Concrètement, un manuel de base dans la formation des cadres des Pasdarans synthétise cette pensée en scénario eschatologique : l’objectif n’est pas la sécurité de l’Iran, mais la préparation de l’avènement du 12e imam. La conquête de Jérusalem y est vue comme un prérequis théologique. Le bras extérieur des Pasdarans ne s’appelle pas Armée de libération de la Palestine. Il s’appelle Force al-Qods pour Jérusalem la Sainte ! S’il y a une journée de solidarité, ce n’est pas avec le peuple palestinien, mais c’est le Jour du Quds. Les amis de la Palestine partout dans le monde se laissent prendre à la ruse du régime, mais dans cette vision apocalyptique qui supplante toute considération géopolitique, les souffrances des civils — iraniens, palestiniens, syriens ou libanais — ne sont pas des tragédies à éviter, mais des étapes vers la rédemption divine.

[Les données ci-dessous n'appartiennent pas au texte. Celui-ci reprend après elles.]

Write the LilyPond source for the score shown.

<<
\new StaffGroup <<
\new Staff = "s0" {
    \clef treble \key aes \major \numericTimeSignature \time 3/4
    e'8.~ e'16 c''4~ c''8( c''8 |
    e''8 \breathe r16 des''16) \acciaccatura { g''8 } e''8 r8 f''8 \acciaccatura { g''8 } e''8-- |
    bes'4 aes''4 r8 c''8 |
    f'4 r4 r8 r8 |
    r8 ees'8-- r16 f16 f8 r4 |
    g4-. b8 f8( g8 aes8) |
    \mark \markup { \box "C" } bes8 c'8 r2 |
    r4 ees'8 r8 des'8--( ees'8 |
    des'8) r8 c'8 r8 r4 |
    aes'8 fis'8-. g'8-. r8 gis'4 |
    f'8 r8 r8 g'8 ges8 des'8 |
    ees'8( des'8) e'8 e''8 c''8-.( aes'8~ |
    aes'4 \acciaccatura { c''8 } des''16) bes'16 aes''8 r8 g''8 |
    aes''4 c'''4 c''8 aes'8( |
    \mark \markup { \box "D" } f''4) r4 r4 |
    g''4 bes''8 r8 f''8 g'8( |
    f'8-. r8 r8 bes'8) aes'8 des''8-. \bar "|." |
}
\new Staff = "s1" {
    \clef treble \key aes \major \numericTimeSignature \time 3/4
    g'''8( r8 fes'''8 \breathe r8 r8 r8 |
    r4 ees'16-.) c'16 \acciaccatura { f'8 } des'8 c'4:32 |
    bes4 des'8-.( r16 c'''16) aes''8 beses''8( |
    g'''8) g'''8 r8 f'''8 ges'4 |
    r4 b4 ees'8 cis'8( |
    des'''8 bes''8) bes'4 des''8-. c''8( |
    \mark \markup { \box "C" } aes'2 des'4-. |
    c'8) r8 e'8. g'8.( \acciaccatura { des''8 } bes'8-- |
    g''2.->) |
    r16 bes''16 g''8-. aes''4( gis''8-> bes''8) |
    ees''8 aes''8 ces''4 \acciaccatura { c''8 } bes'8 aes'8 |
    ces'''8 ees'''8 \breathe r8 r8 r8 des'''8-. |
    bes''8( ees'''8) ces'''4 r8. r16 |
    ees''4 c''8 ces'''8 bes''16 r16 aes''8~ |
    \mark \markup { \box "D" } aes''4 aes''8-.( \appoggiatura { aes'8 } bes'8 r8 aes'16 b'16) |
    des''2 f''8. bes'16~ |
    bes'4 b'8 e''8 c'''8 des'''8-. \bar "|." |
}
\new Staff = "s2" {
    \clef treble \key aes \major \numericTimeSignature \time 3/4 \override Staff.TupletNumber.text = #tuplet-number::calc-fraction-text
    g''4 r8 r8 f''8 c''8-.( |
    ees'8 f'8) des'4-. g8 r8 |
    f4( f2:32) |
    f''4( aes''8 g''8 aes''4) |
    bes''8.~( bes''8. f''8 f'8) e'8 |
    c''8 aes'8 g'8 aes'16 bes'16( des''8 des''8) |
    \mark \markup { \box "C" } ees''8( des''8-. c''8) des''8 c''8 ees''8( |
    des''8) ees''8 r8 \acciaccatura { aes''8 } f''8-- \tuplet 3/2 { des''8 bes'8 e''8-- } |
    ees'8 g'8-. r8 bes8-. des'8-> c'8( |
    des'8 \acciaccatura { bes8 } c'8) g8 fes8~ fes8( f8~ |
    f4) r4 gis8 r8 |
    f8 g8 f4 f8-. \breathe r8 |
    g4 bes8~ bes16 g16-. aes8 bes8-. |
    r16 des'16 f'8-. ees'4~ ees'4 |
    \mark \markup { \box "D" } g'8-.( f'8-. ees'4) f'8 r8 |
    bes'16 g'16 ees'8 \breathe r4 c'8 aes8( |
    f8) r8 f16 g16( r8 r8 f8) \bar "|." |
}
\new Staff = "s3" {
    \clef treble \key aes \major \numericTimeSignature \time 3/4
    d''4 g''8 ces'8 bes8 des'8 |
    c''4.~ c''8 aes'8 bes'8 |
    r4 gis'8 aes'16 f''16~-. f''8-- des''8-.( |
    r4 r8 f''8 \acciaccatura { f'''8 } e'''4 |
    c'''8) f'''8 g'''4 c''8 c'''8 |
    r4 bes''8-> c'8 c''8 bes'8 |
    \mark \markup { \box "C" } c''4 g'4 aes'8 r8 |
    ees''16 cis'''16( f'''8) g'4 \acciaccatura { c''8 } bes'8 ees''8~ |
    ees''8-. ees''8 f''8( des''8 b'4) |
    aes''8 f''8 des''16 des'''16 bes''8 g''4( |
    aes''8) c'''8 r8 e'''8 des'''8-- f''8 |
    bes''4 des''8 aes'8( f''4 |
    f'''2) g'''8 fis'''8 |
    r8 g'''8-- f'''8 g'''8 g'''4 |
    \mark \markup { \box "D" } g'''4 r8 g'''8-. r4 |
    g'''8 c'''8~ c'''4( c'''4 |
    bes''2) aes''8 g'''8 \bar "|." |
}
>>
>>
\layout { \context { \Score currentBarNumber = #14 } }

L’instrumentalisation de la cause palestinienne par ce pouvoir a même produit une tragédie supplémentaire : elle a retourné une grande partie de la population iranienne contre la cause palestinienne.

Je milite donc pour un anti-impérialisme lucide qui doit éviter de transformer notre solidarité avec le peuple iranien en blanc-seing donné au régime qui l’opprime. Une solidarité anti-impérialiste qui ne fait pas dans les doubles standards exige de dénoncer simultanément les guerres d’agression occidentales et la nature dictatoriale de certains régimes qui s’y opposent, parfois pour de légitimes raisons, parfois pour des visées théologiques et eschatologiques qui n’ont rien à voir avec les intérêts de leurs nations.

En résumé, quand nos manifestations contre l’agression militaire n’évoquent pas le caractère dictatorial du régime, la propagande du régime s’en empare. Notre silence n’offre aucune protection supplémentaire aux Iraniens sous les bombes d’Israël et des États-Unis. Mais par ce silence, notre solidarité sera capturée pour renforcer la répression du régime. Et c’est le peuple iranien qui paie le prix de ce détournement — pas nous, qui brandissons nos poings dans les rues de Montréal.